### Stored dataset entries
-*-*-
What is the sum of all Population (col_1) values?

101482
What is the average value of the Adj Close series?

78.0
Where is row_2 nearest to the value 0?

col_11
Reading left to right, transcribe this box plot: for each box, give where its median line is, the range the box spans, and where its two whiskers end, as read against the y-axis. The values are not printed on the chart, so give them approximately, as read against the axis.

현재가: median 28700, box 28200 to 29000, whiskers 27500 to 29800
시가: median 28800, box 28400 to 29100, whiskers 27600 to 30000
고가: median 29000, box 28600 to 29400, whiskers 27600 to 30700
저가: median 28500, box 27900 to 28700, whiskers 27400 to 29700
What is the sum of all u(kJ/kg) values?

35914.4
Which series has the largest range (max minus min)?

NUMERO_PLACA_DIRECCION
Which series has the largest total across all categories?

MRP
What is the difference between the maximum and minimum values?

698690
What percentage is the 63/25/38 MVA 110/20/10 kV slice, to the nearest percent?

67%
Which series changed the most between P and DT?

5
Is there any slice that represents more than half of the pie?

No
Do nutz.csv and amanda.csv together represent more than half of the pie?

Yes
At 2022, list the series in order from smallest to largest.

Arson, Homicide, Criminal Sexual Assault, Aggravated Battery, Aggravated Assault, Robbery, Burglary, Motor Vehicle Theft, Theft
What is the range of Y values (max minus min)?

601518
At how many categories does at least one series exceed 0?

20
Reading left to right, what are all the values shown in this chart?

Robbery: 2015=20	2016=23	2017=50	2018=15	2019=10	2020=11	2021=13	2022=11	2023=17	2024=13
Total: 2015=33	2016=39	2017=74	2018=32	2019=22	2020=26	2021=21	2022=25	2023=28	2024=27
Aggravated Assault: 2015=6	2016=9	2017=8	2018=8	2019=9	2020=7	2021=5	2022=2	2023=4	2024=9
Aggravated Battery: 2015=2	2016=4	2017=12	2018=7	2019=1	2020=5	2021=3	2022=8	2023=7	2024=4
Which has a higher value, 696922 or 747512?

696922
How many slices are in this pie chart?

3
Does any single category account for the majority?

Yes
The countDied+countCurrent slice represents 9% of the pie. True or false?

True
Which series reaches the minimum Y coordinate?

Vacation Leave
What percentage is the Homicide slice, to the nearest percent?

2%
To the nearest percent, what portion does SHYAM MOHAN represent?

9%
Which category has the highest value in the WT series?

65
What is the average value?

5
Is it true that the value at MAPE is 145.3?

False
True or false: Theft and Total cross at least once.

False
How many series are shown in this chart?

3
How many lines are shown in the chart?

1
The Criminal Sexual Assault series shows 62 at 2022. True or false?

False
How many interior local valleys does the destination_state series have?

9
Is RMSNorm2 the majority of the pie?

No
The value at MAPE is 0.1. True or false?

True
-*-*-
### YOUR GOAL
Pick out every line in the data above that contains the word "Reading", matching its capitalization exactly. Copy each such line in full.

### SOLUTION
Reading left to right, transcribe this box plot: for each box, give where its median line is, the range the box spans, and where its two whiskers end, as read against the y-axis. The values are not printed on the chart, so give them approximately, as read against the axis.
Reading left to right, what are all the values shown in this chart?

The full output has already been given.